The results of investigations on the coactivation of antagonist muscles in a given phase during the targeted activation of the investigated muscles using TES of the motor pools of extensor muscles during the stance phase have demonstrated that the coactivation of ankle muscles was significantly lower than the coactivation of thigh muscles, which could not be observed without stimulation. Based on the earlier published data, we can suggest that this was associated with the recorded increase in the stepping frequency (a reduction in the step length at constant walking speed [3]).
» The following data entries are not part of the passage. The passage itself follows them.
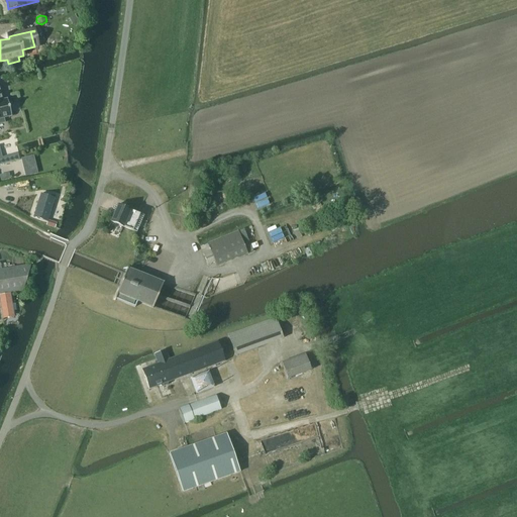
[(0,124),(5,123),(4,118),(11,116),(7,99),(3,100),(0,89),(0,124)]
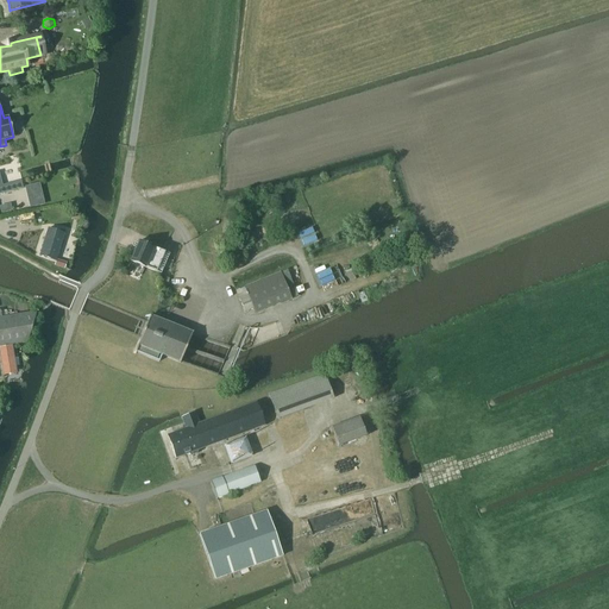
[(0,193),(22,188),(20,181),(2,186),(0,179),(0,193)]
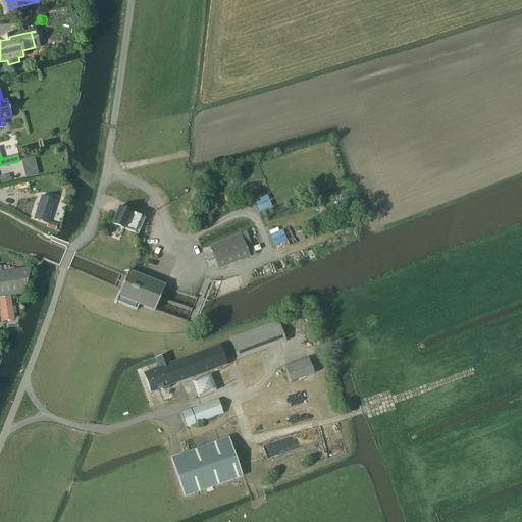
[(48,223),(55,200),(42,195),(34,219),(48,223)]
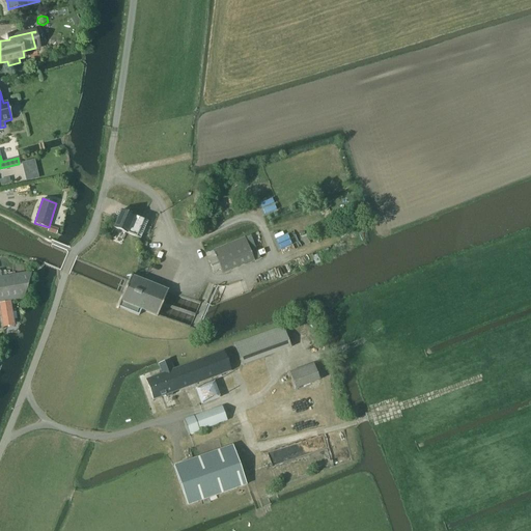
[(120,211),(113,227),(128,233),(134,236),(141,240),(148,222),(143,220),(141,219),(135,216),(120,211)]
TES at the level of the motor pools of flexor muscles during the swing phase has shown that the coactivation of ankle muscles during the swing phase was the same as during the stance phase of walking without stimulation. Therefore, due to this targeted TES, the ankle joint was recorded during the swing phase in a not fully extended position, in the same in which it was during the stance phase without stimulation.

The ankle joint stiffness remained the same during both the swing and the stance phases of walking accompanied by alternating TES of the motor pools of flexor muscles during the swing phase and the motor pools of extensor muscles during the stance phase.

Irrespective of the coactivation calculation technique, the CI values during the swing phase with TES during the stance phase did not significantly differ from the CI values during the swing phase of walking without TES and, on the contrary, with TES during the swing phase did not significantly differ from CI values during the stance phase of walking without TES. This demonstrates the accuracy of technology for detecting the gait cycle phases by the neuroprosthesis.

Coactivation of antagonist muscles has been determined for the first time during movements accompanied by noninvasive electrical stimulation of the spinal cord and an increase, compared with movements without stimulation, has been for the first time recorded in the coactivation of all investigated muscle pairs. Therefore, a further research should be conducted to find if this is associated with excitation crosstalk between muscles or with an increase in the stiffness of joints, since the increased stiffness of joints is associated with the risks of falling and gait disorders [11].